梁敞并不是那種長相五大三粗的猛漢,正相反,他看起來更像個頗有些溫文爾雅的書生,身為杭州城的守備武官,這般模樣實在有些不夠氣派,但是沒有人敢就此小看梁敞。
當他得到道人的稟報之后,卻是有些個吃驚,因為不管來者到底是不是真正的司命神君,接下來都將多事矣。
他與道人詢問得幾句,便自急急來尋二狗。
見得二狗,梁敞拱手笑道“敝人梁敞,忝為此處的主人,見過小兄弟當面。卻不知小兄弟該如何稱呼”
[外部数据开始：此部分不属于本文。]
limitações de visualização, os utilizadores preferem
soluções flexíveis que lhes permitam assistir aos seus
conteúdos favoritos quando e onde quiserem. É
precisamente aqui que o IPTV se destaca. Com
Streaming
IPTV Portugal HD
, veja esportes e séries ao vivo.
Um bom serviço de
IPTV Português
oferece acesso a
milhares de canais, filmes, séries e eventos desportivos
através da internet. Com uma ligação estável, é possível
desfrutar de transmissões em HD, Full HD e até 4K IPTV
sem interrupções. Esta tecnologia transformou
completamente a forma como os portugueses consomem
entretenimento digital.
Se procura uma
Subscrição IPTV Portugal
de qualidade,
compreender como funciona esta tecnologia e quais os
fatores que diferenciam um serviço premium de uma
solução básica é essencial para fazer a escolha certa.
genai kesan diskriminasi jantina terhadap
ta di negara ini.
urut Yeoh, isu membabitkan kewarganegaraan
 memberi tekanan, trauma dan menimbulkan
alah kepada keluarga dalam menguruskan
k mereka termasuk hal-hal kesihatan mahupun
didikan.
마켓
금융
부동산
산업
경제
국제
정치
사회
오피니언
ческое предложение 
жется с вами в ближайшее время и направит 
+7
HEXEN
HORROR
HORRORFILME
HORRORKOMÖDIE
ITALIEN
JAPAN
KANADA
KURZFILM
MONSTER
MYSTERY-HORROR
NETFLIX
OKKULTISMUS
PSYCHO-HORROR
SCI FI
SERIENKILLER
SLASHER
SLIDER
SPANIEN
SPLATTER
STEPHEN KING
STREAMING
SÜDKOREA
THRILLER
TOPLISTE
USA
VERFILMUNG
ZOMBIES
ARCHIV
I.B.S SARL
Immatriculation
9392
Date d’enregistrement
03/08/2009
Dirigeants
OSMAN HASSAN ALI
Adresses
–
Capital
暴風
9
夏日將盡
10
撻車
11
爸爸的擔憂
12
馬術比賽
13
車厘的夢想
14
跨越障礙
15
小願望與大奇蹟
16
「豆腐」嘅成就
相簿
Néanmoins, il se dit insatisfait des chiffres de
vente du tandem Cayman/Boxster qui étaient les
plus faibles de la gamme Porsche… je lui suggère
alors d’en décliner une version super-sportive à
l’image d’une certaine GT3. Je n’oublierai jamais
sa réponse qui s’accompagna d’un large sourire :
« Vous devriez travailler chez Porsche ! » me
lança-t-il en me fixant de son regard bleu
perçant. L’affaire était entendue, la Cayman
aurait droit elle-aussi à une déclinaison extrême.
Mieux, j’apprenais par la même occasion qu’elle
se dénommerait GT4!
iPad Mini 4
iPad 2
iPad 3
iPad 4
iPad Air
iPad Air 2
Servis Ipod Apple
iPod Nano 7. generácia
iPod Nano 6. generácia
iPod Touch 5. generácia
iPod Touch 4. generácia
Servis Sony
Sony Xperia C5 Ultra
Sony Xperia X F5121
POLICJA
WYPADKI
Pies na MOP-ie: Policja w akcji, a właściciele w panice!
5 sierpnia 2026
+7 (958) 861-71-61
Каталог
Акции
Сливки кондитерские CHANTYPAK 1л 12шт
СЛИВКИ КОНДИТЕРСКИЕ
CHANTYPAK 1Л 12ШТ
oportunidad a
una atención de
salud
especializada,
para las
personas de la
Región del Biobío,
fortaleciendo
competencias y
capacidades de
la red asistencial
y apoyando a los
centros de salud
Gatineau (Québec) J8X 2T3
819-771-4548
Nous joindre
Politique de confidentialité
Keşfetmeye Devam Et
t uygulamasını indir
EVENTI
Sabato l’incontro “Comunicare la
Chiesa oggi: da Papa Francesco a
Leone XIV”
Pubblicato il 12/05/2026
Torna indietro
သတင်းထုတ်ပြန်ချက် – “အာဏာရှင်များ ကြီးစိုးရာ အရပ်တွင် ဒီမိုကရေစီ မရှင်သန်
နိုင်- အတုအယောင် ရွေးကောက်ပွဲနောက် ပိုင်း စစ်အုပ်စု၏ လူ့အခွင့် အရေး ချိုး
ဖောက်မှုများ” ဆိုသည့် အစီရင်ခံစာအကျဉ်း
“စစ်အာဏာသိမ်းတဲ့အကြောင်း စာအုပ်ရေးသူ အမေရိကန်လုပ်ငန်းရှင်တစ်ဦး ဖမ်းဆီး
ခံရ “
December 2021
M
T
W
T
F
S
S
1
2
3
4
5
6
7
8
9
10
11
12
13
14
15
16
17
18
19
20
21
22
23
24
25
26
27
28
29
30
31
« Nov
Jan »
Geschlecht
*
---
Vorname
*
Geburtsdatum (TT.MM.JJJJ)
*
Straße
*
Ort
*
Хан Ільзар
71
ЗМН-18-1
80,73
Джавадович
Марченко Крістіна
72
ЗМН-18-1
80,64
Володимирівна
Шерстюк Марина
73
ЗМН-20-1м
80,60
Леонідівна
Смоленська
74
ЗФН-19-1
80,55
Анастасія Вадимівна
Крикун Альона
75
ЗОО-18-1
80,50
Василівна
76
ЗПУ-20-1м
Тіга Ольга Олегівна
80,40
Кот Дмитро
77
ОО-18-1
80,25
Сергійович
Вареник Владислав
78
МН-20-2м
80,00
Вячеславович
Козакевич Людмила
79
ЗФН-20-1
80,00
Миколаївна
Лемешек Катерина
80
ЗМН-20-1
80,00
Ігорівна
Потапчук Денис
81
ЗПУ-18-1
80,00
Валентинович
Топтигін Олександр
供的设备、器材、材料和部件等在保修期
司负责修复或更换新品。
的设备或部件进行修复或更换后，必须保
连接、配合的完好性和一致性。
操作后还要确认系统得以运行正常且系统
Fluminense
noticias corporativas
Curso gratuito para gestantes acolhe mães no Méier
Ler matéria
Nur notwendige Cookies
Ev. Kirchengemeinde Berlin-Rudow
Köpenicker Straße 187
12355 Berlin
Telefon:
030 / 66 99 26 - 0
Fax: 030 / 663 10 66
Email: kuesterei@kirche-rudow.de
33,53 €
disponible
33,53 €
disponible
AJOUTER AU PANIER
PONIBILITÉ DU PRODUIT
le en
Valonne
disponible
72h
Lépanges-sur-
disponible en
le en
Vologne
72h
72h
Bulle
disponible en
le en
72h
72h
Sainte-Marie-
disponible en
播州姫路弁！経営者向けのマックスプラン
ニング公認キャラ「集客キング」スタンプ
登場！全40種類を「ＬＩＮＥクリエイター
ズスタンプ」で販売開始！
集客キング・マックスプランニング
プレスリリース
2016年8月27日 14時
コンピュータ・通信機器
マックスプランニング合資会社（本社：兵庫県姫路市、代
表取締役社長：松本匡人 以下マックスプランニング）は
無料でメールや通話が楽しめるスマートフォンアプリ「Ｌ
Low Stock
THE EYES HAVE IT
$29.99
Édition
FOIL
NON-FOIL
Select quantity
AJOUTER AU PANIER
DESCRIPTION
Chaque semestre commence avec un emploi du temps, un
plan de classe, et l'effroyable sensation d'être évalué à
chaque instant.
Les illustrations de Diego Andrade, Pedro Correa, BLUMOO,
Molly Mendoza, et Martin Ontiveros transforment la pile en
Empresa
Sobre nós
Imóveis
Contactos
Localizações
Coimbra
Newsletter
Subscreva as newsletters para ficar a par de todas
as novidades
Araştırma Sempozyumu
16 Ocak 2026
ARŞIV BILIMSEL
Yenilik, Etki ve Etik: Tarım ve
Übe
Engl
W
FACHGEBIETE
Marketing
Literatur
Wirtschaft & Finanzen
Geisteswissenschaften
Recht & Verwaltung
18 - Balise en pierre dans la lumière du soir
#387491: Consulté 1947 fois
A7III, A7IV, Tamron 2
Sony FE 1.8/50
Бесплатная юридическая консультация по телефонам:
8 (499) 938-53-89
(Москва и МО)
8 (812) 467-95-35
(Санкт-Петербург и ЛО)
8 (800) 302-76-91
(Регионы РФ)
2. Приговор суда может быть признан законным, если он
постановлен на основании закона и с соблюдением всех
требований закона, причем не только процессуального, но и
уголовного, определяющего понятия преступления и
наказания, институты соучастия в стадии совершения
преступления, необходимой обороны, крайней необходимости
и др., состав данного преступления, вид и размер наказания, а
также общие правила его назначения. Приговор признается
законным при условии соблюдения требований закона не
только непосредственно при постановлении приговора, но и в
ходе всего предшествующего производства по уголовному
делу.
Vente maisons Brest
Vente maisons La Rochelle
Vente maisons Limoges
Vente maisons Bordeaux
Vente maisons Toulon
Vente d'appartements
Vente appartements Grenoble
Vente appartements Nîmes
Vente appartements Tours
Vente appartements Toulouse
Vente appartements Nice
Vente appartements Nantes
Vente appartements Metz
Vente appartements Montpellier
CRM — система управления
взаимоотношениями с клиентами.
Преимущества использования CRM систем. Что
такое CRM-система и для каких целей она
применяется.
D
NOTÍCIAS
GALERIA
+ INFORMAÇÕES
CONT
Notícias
二狗似笑非笑的看了一眼縮在梁敞身后的道人,卻拱手道“在下相州陳二狗,見過梁公”
梁敞抽搐了一下嘴角兒,強笑道“原來是陳小兄弟,卻不知小兄弟來此有何貴干”
二狗哈哈笑了一下,卻才說道“在下于數月前曾得了梁公一封邀請函,本擬早來飲一杯梁家小囡囡的滿月酒的,只因家中諸事繁雜一時脫不開身,故而錯過了,當真是殊為可惜此番我南來行走,正好路過杭州,便來拜訪一二,彌補一下遺憾”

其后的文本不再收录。